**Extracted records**
========

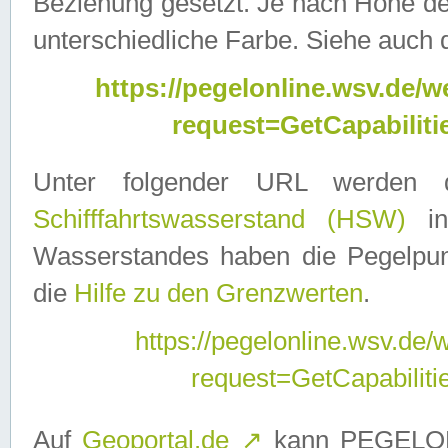
Beziehung gesetzt. Je nach Höhe d
unterschiedliche Farbe. Siehe auch 
https://pegelonline.wsv.de
request=GetCapabilit
Unter folgender URL werden
Schifffahrtswasserstand (HSW)
in
Wasserstandes haben die Pegelpunk
die
Hilfe zu den Grenzwerten
.
https://pegelonline.wsv.de
request=GetCapabilit
Auf
Geoportal.de
↗
kann PEGELON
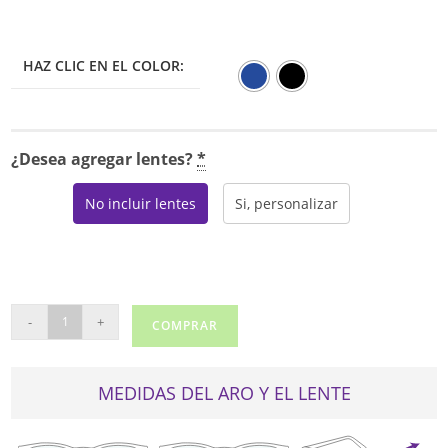
desde
$195.00
hasta
$275.00
HAZ CLIC EN EL COLOR:
¿Desea agregar lentes?
*
No incluir lentes
Si, personalizar
TOMMY
-
+
COMPRAR
JEANS
0031
cantidad
MEDIDAS DEL ARO Y EL LENTE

========

**What you are asked to do**
Pull out all lines of the data with the string "lentes".

**Solution for this problem**
¿Desea agregar lentes?
No incluir lentes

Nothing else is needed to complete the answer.